CVD, CKD should be assessed together in HIV-positive patients
HIV-positive patients at predicted risk for cardiovascular disease (CVD) and chronic kidney disease (CKD) are at an even greater risk for CVD and CKD events, according to new research published in PLOS Medicine.
First author Mark A. Boyd, MD, and a team confirmed their hypothesis that predicted risk scores would translate to a higher risk of disease after evaluating a large-scale cohort of 27,215 HIV-positive individuals. Boyd and colleagues drew their pool of participants from the Data Collection on Adverse Events of Anti-HIV Drugs (D:A:D) study, which has its own specialized predictive risk models for CVD and CKD in the HIV-positive population.

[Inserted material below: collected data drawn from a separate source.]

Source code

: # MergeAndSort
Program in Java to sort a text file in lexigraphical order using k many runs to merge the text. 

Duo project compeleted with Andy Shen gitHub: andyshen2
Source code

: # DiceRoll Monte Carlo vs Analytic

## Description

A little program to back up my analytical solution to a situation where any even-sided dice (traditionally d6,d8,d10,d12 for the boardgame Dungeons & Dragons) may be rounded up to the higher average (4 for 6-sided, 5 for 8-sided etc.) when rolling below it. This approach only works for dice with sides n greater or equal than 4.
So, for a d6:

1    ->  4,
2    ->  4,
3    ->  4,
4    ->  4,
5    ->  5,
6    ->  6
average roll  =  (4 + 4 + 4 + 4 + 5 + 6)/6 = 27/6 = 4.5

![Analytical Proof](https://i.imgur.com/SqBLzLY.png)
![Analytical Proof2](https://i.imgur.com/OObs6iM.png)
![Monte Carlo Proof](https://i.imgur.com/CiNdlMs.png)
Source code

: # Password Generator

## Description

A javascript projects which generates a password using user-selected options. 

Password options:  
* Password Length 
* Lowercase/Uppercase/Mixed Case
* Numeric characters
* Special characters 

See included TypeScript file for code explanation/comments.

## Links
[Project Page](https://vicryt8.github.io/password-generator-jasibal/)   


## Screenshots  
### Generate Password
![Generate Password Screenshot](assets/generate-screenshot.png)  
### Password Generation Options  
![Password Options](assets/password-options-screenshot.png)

Nearly 50,000 patients are enrolled in the D:A:D study, which stretches across countries worldwide and aims to establish whether the use of combination antiretroviral therapy is associated with increased risks of conditions like CVD, end-stage renal disease, liver disease, cancer and death. These combination antiretroviral therapies have “transformed the lives of HIV-positive people” in high-income countries, Boyd et al. wrote, but though the drugs have been linked to decreased disease rates and increased life expectancy, evidence also exists that the medication can lead to greater and earlier onset comorbidities.
CVD and CKD are diseases that feed one another, the authors explained—CKD is an established independent risk factor for CVD and the two conditions share a handful of risk factors.
“It is well recognized that the effects of comorbidity may be greater than the effects of the sum of risk of each disease, and that their coexistence may lead to more severe illness, poorer prognosis and premature death,” they wrote.
For their study, the researchers pulled D:A:D participants who had recorded predicted risk scores for CVD and CKD higher than the general HIV-positive population. The risk equations predicted 13.1 percent of those patients at high CVD risk, 18.4 percent at high CKD risk and 5.8 percent at high risk for both diseases. CVD and CKD event rates were calculated by predicted five-year CVD and CKD risk groups and were multiplicative, Boyd and colleagues reported. The strongest finding was that CVD and CKD are especially dangerous when they come hand-in-hand.
The authors said these findings suggest a possible need to monitor HIV-positive patients more closely when it comes to CVD and CKD risk factors.
“We found that people at high predicted risk for both CVD and CKD have substantially greater risks for both CVD and CKD events compared with those at low predicted risk for both outcomes, and compared to those at high predicted risk for only CVD or CKD events,” Boyd et al. wrote. “This suggests that CVD and CKD risk in HIV-positive persons should be assessed together.”